The events to consider atom and clause GC are detected by the normal threads. If one thinks it is about time a bit of code is executed that creates the GC thread if it doesn’t exist yet or sends it a wakeup. The GC thread executes the atom and clause garbage collections. It might be better to wait with creating this thread until we get into a situation where it is really worthwhile. As is, the normal startup sequence is already enough to create this thread while, for example, your countdown does not produce any garbage atoms or clauses. Proper tuning of all these processes is an interesting challenge …

2 Likes

But doesn’t this still need to have a memory barrier if there’s a possibility of another thread changing the value? (That is, a memory barrier at every “call” to another predicate)

Also, I’m wondering if there’s something in time/1 that causes memory barriers or atomic operations?

Anyway, the GC paper appears to be this, so I have some reading ahead of me: https://www.researchgate.net/publication/279463524_Garbage_Collection_for_Prolog_Based_on_WAM_Revised_version
As this was written in 1986, am I correct in assuming that it runs in the same thread but it’s so fast that the stop for garbage collection isn’t noticeable?

No. Having the old one is normally safe, possibly less efficient.

time/1 should not be involved in this. It just fetches CPU and wall time before and after the call. Why?

I would not claim that. Yes, for most programs GC time is small. There are exceptions though. The profiler tells you about the impact of normal stack GC. Roughly backtracking code as your countdown does little GC. Good functional code does, but it is typically quite efficient. Only forward progress leaving choicepoints behind is the most common scenario for problems.

Just to confirm: the stack GC runs synchronously in the same thread as the stacks that it’s GC-ing? (that is it “stops the world”)

Trying to eliminate variables while trying to figure out why I get different times for threaded and unthreaded swipl (albeit with more “jitter” than I’d like, so it’s possible that all I’m seeing is due to random effects – I suppose I should try this on a machine where nothing is running, and not my ChromeBook which might have its own ideas about thread priorities).

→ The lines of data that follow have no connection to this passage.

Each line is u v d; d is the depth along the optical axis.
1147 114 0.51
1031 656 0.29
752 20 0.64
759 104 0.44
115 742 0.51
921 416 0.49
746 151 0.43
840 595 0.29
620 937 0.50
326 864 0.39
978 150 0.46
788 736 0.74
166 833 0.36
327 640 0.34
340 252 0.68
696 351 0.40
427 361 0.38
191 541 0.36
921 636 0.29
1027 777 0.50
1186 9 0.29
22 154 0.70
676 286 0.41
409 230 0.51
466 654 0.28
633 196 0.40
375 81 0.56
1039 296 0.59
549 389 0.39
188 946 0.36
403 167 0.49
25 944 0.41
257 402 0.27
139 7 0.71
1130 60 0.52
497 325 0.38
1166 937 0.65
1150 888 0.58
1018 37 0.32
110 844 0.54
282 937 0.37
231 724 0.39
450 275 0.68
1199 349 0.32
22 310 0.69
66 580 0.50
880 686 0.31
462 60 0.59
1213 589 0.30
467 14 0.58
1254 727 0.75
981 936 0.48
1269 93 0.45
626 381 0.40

I tried this both with GC on and GC off.
With GC: 4 seconds
Without GC: 7 seconds
(Using statistics/0, GC took 0.1 seconds)

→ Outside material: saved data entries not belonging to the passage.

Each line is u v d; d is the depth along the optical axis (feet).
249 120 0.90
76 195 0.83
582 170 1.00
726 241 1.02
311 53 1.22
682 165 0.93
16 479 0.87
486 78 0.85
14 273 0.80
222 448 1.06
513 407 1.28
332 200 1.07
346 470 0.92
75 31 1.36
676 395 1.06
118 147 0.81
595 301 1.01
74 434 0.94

It would appear that GC makes things faster by avoiding some stack shifts (3 local, 19 global, 15 trail in 1.669 seconds).

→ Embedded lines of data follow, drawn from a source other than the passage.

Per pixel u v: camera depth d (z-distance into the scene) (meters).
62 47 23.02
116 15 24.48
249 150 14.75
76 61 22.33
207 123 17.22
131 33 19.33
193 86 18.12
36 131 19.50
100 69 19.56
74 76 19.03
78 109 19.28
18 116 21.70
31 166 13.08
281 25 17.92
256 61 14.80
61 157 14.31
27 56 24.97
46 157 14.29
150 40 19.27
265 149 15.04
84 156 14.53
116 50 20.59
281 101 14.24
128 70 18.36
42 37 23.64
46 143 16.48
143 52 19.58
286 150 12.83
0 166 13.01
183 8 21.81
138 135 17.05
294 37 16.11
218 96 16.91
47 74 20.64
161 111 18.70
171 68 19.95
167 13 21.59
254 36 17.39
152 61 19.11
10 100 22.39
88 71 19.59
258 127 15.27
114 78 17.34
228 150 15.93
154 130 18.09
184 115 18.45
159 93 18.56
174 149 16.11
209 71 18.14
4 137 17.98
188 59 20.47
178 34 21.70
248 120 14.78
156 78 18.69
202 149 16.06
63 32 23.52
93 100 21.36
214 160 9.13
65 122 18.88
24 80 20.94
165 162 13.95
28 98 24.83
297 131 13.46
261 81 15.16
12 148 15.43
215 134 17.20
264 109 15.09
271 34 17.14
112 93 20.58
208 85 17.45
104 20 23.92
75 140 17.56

(I’m seeing a lot of jitter in multiple runs, so I’ll need to try this on a different machine).

One could imagine a Prolog system where all predicates
are by default thread local, and where threads can only
share information through message passing.

You would more or less get JavaScript Workers. Such
a Prolog system would not anymore need synchronization of
predicates, neither needed for static nor dynamic predicates.

I am currently wondering whether I can build such a Prolog
variant and what the performance would be? But a special form of
thread local would be needed, since the predicate needs not be

visible among multiple workers.

Edit 27.02.2023
A bonus would be if the Prolog system had event
loops in its Workers by default, so that kind of fibers
would be available, and one would still have some benefits

of a multi-threaded Prolog system, just do it async
in the same thread. Maybe a couple service threads besides
the workers threads nevertheless, so that for example

things like call_with_time_limit/2 still work. Maybe such a
Worker Prolog could be bootstrapped from a multi-threaded
Prolog system by changing some defaults, for example

that predicates are by default this new form of thread local.

It seems quite a waste to replicate all static code over threads, no? I think I did make a mistake by having dynamic predicates by default shared. XSB has them by default local, which IMO is better. I made this choice because it seemed to cause fewer consequences. There are indeed some of these cases such as the file search path that you probably want shared. For a lot of user code, simply sharing dynamic predicates between threads does not work though.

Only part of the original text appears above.